[Data records Boundary: Start]
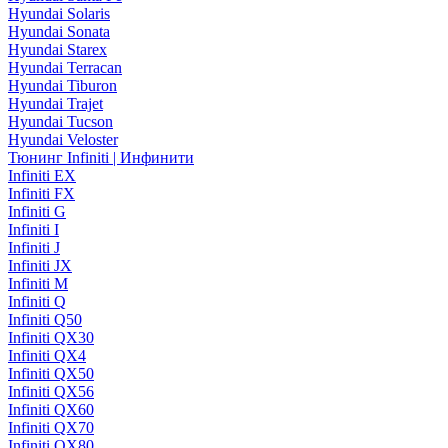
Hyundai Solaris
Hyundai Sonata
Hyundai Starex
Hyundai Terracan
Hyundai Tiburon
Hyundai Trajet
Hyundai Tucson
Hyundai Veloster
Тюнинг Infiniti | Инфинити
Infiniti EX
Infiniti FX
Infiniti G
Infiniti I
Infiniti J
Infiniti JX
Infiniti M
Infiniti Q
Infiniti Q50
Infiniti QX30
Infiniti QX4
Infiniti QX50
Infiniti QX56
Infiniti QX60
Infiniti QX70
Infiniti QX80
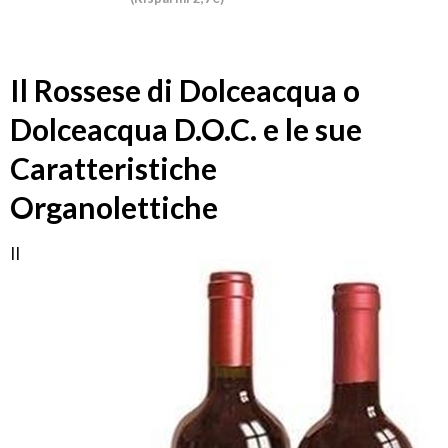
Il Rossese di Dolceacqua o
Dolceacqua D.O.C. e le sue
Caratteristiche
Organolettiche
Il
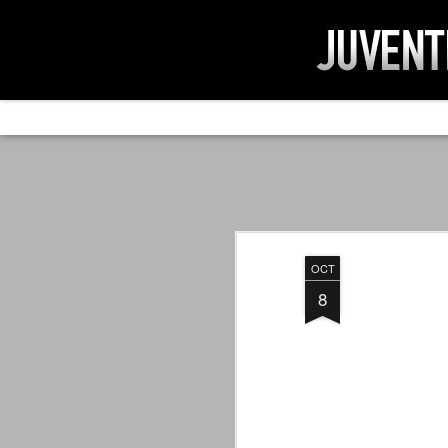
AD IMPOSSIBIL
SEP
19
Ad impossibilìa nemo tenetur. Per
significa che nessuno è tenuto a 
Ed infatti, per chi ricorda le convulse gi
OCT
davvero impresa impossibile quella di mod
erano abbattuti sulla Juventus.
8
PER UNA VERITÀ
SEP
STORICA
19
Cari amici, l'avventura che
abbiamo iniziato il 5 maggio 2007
[Data records Boundary: End]
Task directions => Keep only those lines of the records that hold "Hyundai", and return them.

Response box =>
Hyundai Solaris
Hyundai Sonata
Hyundai Starex
Hyundai Terracan
Hyundai Tiburon
Hyundai Trajet
Hyundai Tucson
Hyundai Veloster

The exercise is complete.